Together, earned sick time and a local minimum wage establish a basic standard of fairness for working people and their families. And they are good for business. Earned sick time will more than pay for itself by increasing the productivity of a healthier and happier workforce. It’s well documented that wage increases for those on a tight budget are spent close to home on basic necessities like food, housing and transportation. In San Diego, that will mean millions of dollars circulating and recirculating through the local economy each year.

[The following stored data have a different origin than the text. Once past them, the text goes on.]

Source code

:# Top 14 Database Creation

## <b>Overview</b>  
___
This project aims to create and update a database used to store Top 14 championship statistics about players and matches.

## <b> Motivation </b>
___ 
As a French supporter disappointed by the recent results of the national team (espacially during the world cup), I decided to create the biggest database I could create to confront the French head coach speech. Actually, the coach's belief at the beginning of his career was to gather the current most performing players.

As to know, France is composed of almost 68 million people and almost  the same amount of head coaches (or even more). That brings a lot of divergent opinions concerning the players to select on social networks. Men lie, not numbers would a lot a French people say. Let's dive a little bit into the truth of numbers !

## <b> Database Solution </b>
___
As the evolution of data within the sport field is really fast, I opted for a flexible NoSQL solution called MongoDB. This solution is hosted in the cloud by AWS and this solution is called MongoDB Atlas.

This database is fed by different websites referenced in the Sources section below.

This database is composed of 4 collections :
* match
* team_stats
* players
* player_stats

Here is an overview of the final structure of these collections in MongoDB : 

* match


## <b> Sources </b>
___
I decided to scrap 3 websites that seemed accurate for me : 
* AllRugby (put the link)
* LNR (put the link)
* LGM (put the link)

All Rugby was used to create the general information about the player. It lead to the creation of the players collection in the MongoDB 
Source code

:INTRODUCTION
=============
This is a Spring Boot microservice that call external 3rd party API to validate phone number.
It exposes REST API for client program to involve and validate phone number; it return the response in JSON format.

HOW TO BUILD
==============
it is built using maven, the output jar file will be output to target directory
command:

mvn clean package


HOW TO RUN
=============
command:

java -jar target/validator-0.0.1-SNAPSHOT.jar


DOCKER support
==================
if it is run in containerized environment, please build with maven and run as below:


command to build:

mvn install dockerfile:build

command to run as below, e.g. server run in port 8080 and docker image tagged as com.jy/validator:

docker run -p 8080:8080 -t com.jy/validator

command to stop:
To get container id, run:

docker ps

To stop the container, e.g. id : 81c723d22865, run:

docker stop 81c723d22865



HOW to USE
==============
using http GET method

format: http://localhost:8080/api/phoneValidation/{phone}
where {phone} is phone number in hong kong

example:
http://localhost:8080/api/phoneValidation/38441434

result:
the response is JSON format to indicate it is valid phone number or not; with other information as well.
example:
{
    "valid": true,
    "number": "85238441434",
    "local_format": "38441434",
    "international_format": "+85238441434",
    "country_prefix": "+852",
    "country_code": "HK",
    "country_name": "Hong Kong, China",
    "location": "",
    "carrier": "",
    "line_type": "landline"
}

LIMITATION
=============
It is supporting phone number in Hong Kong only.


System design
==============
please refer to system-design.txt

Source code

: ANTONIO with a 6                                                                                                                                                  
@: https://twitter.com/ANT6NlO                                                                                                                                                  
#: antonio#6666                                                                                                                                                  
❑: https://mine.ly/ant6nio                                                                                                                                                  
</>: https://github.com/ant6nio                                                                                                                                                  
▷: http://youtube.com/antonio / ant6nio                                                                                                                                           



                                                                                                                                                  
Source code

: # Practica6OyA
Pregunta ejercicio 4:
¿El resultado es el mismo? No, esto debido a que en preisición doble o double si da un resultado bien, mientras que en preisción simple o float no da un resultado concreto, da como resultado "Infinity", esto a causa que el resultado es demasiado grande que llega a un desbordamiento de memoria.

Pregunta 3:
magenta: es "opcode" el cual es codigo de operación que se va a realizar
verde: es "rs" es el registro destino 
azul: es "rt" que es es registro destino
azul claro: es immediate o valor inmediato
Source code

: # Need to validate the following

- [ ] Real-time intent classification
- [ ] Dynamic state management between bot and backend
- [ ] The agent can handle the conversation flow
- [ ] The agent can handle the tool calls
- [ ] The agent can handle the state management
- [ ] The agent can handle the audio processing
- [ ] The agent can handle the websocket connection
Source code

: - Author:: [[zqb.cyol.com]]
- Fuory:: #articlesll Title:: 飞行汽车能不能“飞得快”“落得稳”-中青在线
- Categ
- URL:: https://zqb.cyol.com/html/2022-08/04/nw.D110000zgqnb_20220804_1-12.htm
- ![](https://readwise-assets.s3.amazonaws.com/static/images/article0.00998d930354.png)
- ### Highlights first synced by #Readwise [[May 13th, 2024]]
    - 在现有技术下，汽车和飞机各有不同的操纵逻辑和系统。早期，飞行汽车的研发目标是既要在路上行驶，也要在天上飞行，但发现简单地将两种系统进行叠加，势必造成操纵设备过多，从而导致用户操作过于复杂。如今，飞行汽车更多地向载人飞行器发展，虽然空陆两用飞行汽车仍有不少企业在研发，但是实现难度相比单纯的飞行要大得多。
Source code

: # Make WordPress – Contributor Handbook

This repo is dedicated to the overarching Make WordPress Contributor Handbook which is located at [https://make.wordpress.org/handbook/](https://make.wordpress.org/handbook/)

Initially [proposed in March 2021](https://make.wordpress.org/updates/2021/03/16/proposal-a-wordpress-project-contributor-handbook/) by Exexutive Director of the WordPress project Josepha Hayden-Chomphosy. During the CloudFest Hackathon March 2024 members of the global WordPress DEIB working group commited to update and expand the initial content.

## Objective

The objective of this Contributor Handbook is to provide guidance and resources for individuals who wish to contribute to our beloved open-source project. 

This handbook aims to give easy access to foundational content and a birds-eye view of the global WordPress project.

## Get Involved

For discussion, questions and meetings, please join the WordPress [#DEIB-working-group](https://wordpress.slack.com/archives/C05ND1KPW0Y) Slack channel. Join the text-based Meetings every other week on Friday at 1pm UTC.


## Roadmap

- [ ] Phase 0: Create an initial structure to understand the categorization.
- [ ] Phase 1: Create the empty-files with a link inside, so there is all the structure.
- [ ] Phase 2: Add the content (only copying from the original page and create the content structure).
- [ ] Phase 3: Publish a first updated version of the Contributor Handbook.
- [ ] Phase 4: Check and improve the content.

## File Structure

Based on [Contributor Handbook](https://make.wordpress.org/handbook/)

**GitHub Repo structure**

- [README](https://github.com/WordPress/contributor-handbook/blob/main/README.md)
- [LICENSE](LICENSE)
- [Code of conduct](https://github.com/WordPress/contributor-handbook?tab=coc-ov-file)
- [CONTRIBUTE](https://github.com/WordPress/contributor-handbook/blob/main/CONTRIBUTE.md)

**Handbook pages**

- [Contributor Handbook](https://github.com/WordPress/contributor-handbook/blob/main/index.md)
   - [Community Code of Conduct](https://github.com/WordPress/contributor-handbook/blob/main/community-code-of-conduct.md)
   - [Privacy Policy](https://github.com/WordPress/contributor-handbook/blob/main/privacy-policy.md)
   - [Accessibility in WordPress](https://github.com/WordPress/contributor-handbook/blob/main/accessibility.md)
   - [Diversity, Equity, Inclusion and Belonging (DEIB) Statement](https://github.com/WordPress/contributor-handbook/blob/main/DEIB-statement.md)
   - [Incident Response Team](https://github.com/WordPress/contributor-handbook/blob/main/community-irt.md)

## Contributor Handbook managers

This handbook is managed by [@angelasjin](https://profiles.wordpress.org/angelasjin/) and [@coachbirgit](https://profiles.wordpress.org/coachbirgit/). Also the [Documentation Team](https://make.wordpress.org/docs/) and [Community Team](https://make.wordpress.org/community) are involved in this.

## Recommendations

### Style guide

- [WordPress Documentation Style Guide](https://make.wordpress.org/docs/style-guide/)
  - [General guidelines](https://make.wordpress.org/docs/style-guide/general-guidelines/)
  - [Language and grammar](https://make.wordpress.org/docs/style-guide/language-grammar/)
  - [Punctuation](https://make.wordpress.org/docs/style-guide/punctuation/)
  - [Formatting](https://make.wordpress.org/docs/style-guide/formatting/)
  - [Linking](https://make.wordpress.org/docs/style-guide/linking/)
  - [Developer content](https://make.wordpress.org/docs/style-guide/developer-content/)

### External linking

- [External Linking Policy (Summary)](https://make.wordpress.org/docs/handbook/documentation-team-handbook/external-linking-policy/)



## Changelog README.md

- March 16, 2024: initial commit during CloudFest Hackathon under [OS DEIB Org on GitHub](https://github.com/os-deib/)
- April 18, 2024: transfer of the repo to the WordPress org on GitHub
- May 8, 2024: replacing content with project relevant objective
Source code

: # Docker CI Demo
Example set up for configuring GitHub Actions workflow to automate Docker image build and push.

Contrary to the fears spread by some corporate interests, experience shows raising the minimum wage is good for business. One year after San Jose created a higher local minimum wage, business was booming and unemployment was down.

There’s no excuse for delaying San Diego’s earned sick time and minimum wage measure. A super-majority of our elected representatives on City Council approved it, and a poll three weeks ago by Greenburg Quinlan Rosner Research shows that almost two-thirds of San Diego voters — 63 percent — support the ordinance.

If the signature gatherers persuade 34,000 voters to sign the petition for a referendum, implementation of the modest and sorely needed minimum wage and sick time measure will be blocked until the 2016 elections. Special interests will have thwarted the will of the people, and many thousands of San Diegans will continue to struggle in poverty while working.

We urge you: Please do not sign the minimum wage petition. It will be a little easier for Jessie and 172,000 other hard-working San Diegans to live in San Diego starting this January. There is no reason for them to wait!

The petition will be everywhere in the next few weeks. Please don’t sign it!


Mel Katz, executive officer and co-owner of Manpower San Diego, has been a business leader in San Diego since 1977. Bill Walton is a native San Diegan, Hall of Fame basketball great, broadcaster, motivational speaker and businessman.